# Fax per dsl



## lorenz2512 (23 April 2007)

hallo,
gibt es einen dienst mit dem man per dsl faxe versenden kann?


----------



## Oberchefe (23 April 2007)

Mit einem Account bei Freemail von Web.de kann man wohl sowas.


----------



## TommyG (23 April 2007)

Und 

mit der Fritz box kannst du bei AVM sowas wie nen Druckertreiber managen..

Gruß, Thomas


----------



## Zefix (23 April 2007)

Ich hab nen Voip Account bei Sipgate, damit kann auch gefaxt werden.
http://www.sipgate.de/faq/index.php?aktion=anzeigen&type=&rubrik=175

Gruss Andy


----------



## Oberchefe (23 April 2007)

> mit der Fritz box kannst du bei AVM sowas wie nen Druckertreiber managen..


 
Dann gehen die Faxe aber per Festnetzanschluß raus und nicht über DSL, es fallen Telefonkosten an.


----------



## mclear (23 April 2007)

Hallo Oberchefe,

die Kosten musst du wohl in Kauf nehmen. Bevor du dich mit den umständlichen auf Analogdienste getrimmten DSL-Fax-Varianten rumärgerst kannst du auch gleich beim guten alten "normalen" FAX bleiben.

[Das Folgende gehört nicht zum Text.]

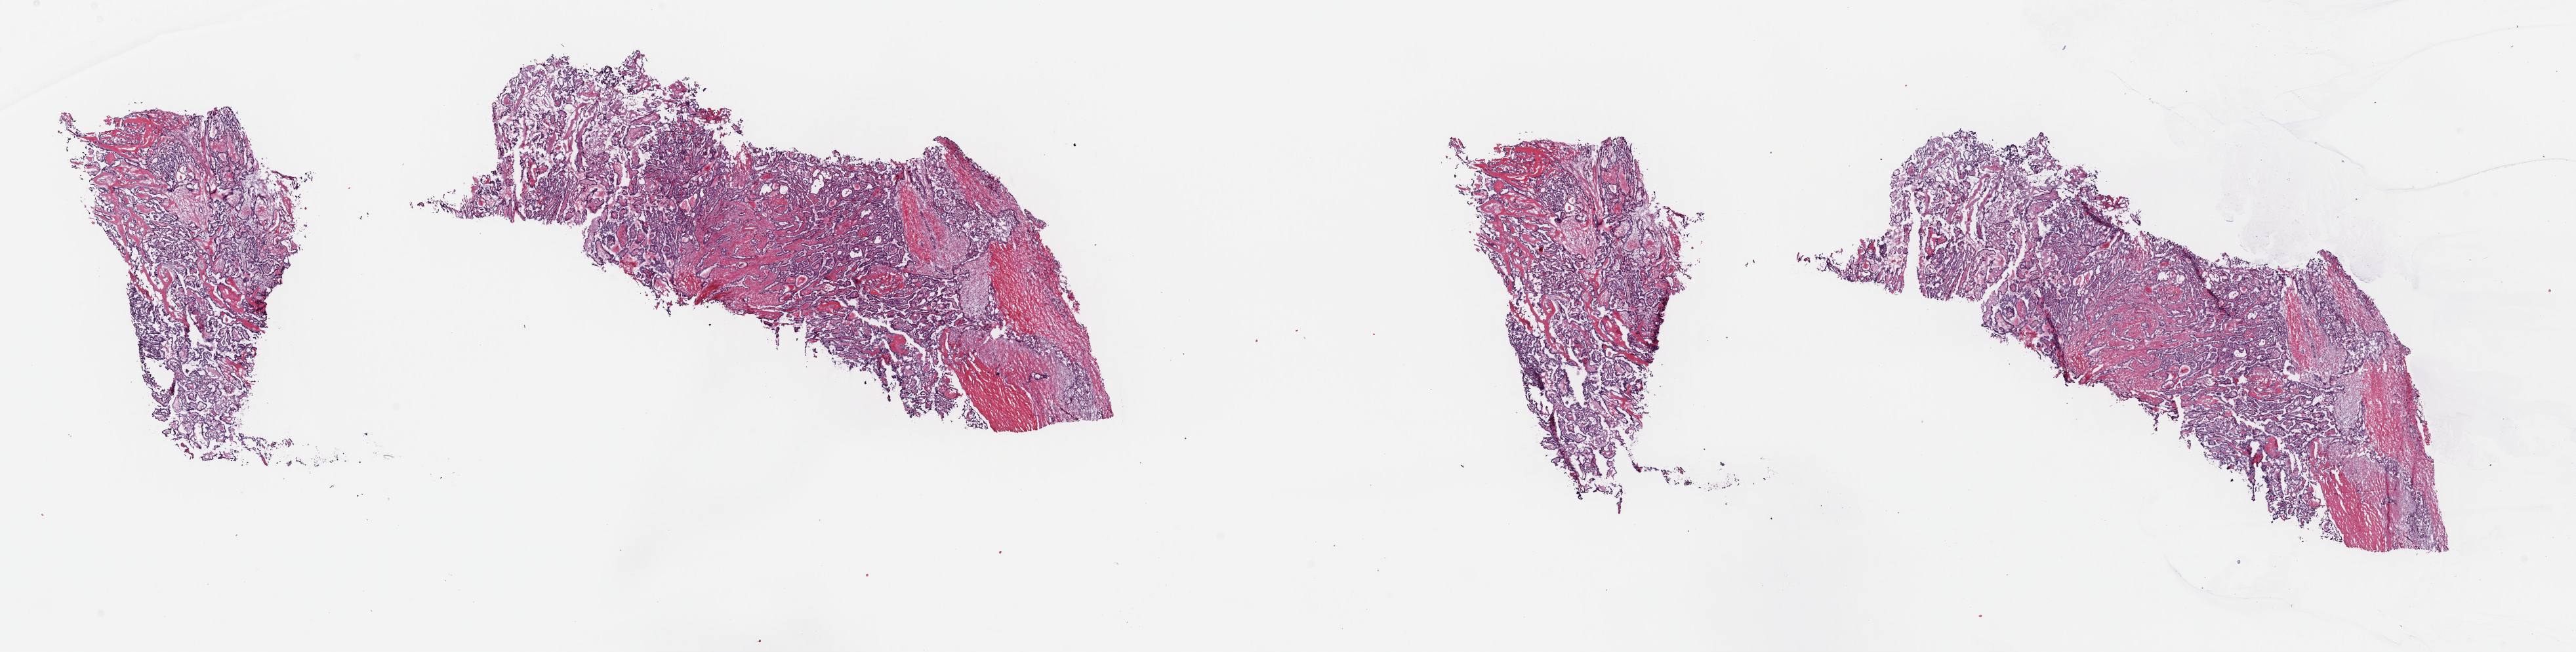
Digitized Hematoxylin and eosin (H&E) stained tissue section (whole slide) — shown as a low-resolution overview of the whole scanned area (about 31.0 x 7.8 mm, from a 40x scan). Frozen section. Thyroid, primary tumour sample. Female patient; age at initial diagnosis 61 years. Pathologist review of this section (percent, as recorded): tumour cells 95%, tumour nuclei 80%, normal cells 0%, stromal cells 5%, necrosis 0%. Inflammatory infiltration, as recorded: lymphocyte infiltration 0%, monocyte infiltration 0%, neutrophil infiltration 0%.
- pathologic diagnosis: Papillary adenocarcinoma, NOS
- AJCC pathologic stage: III (6th edition)
- TNM: T3 N0 M0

Bei WEB.DE gehts zwar recht unkompliziert, man wird aber gezwungen Clubmitglied zu werden... Kosten fallen also genauso an.


----------



## lorenz2512 (23 April 2007)

hallo,
hat sich erledigt, web de, web cent gekauft, fax abgeschickt, fax empfangen, kostet halt 30cent, wird mich nicht umbringen.


----------